Source text:
------------------------------------
What is Blockchain?

Charles ObongMon, 02/18/2019 - 09:12

This post was originally posted on ProDataMan Blog.

Blockchain is an append-only electronic distributed ledger database technology. The protocol ensures that each block of data is tamper-proof, secure, decentralized, verified and fingerprinted (or hashed) before it is appended to the chain.

For example: Currently, most enterprise companies like Facebook, Amazon, and Microsoft run a data monopoly, meaning that all user data that are collected are stored in a central database controlled by the entity. The user has little to no control over how that data is used, shared, stored, updated, etc.

Blockchain is an append-only electronic distributed ledger database. While the term “Blockchain” is relatively new, the underlying technologies have been in existence for 20+ years. Blockchain relies on the following existing technologies–


At a very high level, blockchain relies on the following existing technologies–

  • Cryptography – The fact that each blockchain record contains a unique cryptographic hash that is used to track that block, as well as others in the associated chain, means data cannot be modified (immutable). That makes it perfect for record keeping and auditing purposes.
------------------------------------
Extracted material:
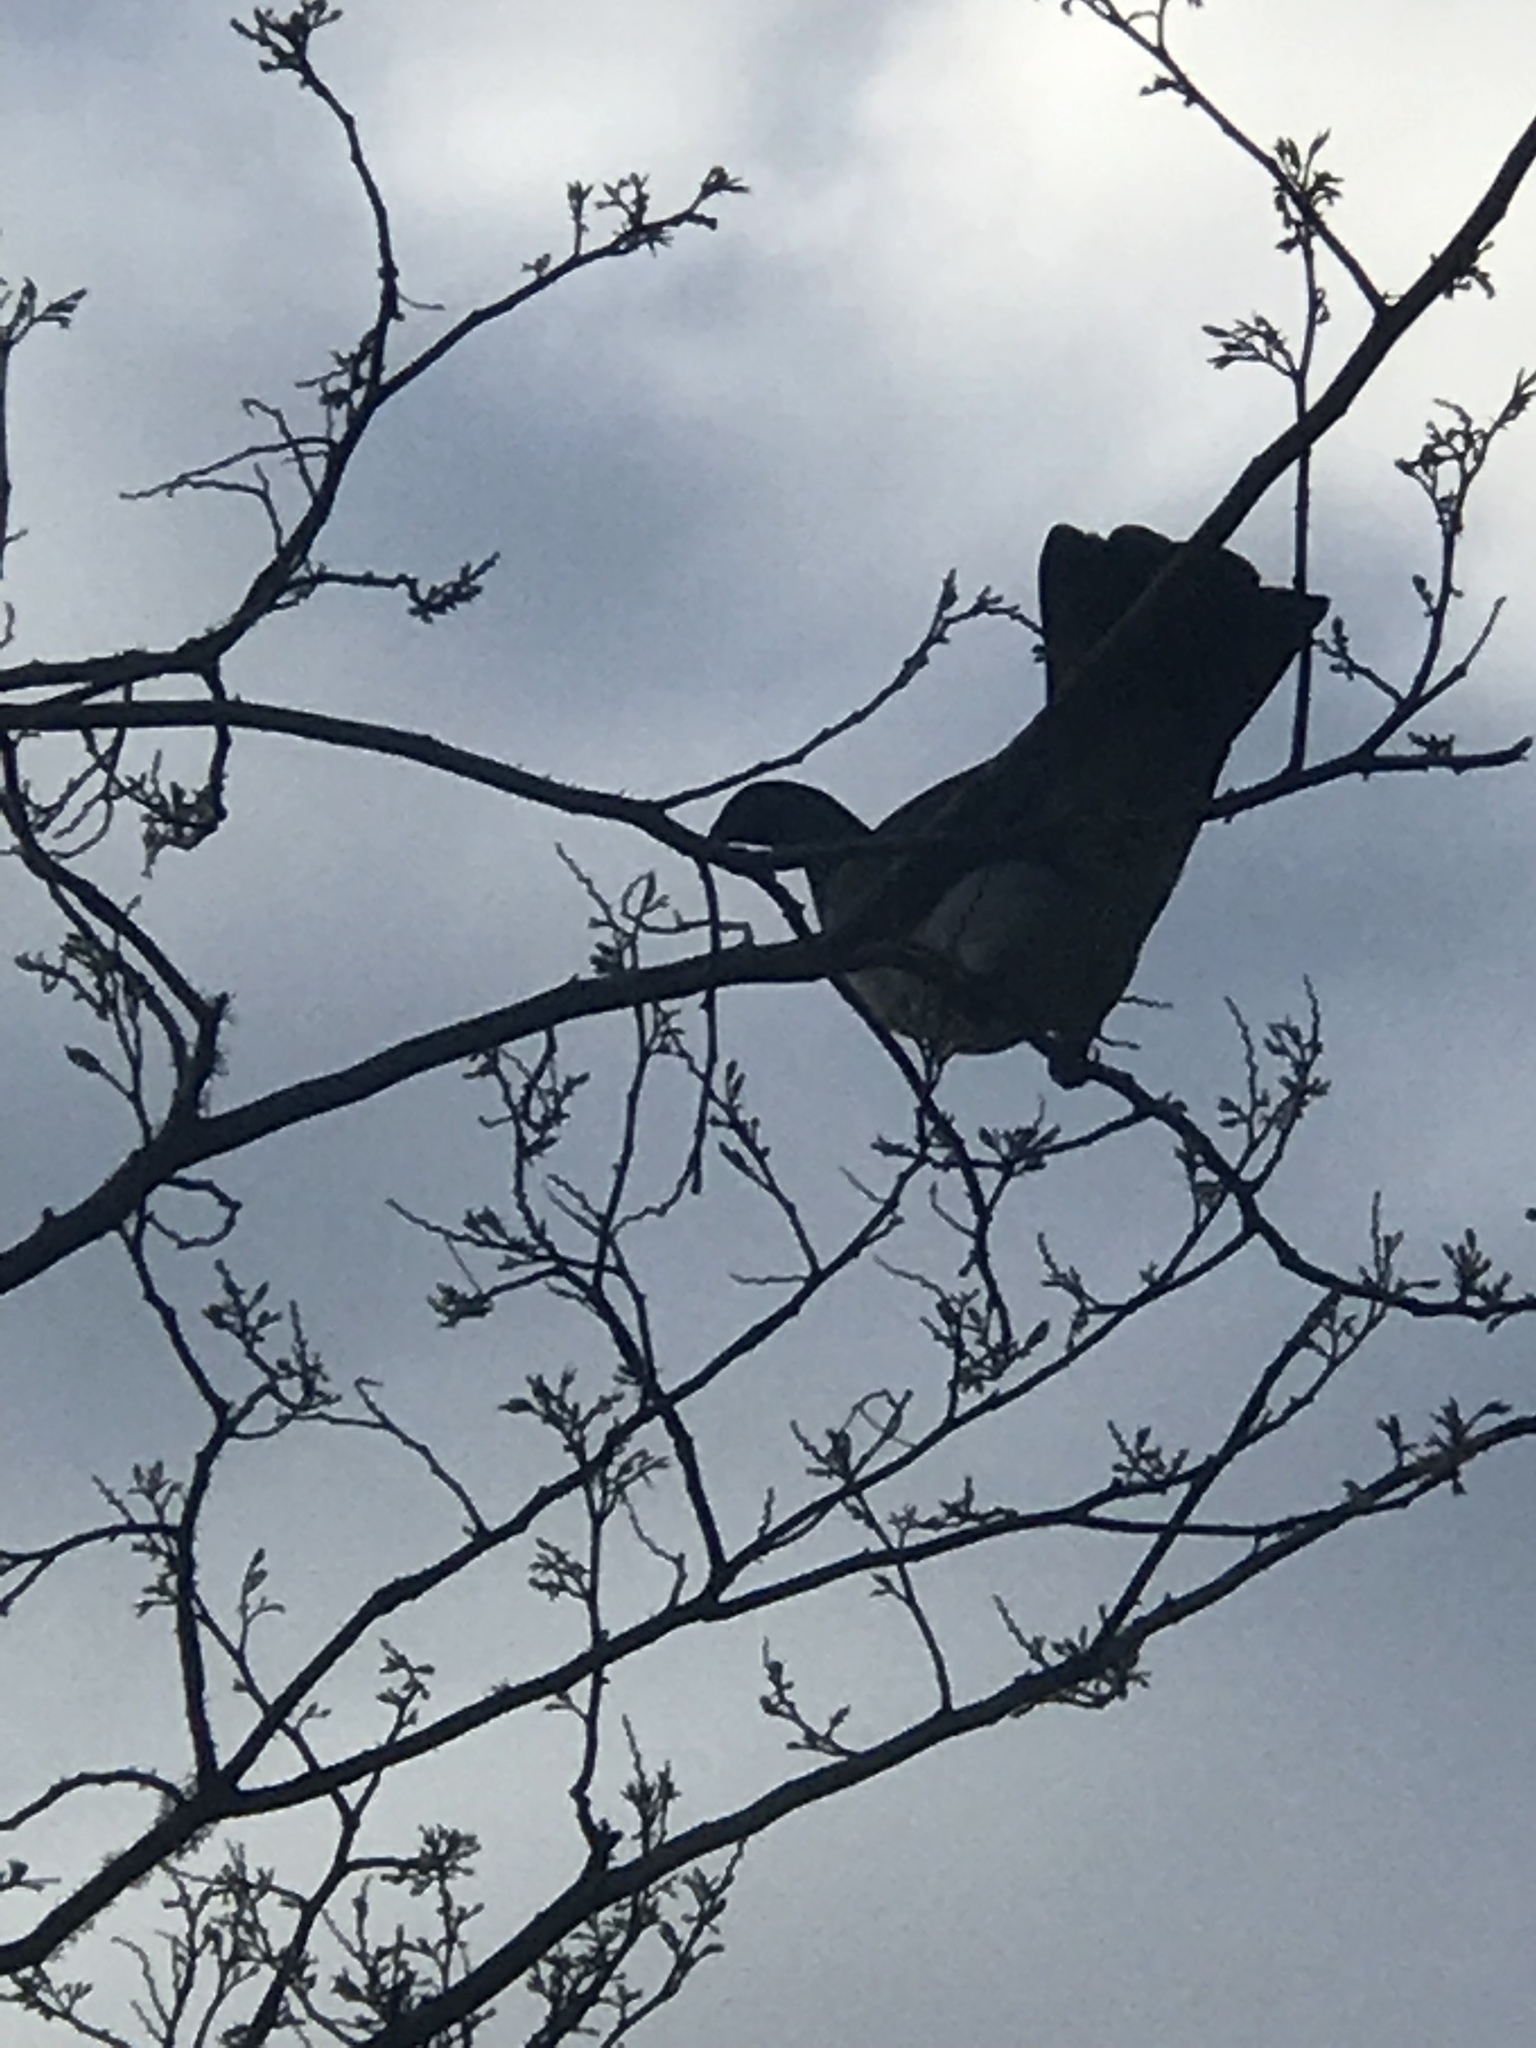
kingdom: Animalia
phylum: Chordata
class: Aves
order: Columbiformes
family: Columbidae
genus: Hemiphaga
------------------------------------
Actions to take:
1. Set down a passage of the blockchain post word for word. Begin at the words that contain "Charles ObongMon, 02/18/2019" and stop after "stored, updated, etc.".
2. Decide whether each statement agrees with the blockchain post, answering yes or no and quoting the words of the post that settle it: (a) The term "Blockchain" is described as relatively new. (b) The technologies underlying blockchain have existed for fewer than ten years. (c) Users have full control over how their data is used in a company's central database.
The data has no connection to the blockchain post.

Answer set:
1.
Charles ObongMon, 02/18/2019 - 09:12

This post was originally posted on ProDataMan Blog.

Blockchain is an append-only electronic distributed ledger database technology. The protocol ensures that each block of data is tamper-proof, secure, decentralized, verified and fingerprinted (or hashed) before it is appended to the chain.

For example: Currently, most enterprise companies like Facebook, Amazon, and Microsoft run a data monopoly, meaning that all user data that are collected are stored in a central database controlled by the entity. The user has little to no control over how that data is used, shared, stored, updated, etc.

2.
(a) Yes: "While the term “Blockchain” is relatively new"
(b) No: "the underlying technologies have been in existence for 20+ years"
(c) No: "The user has little to no control over how that data is used, shared, stored, updated, etc."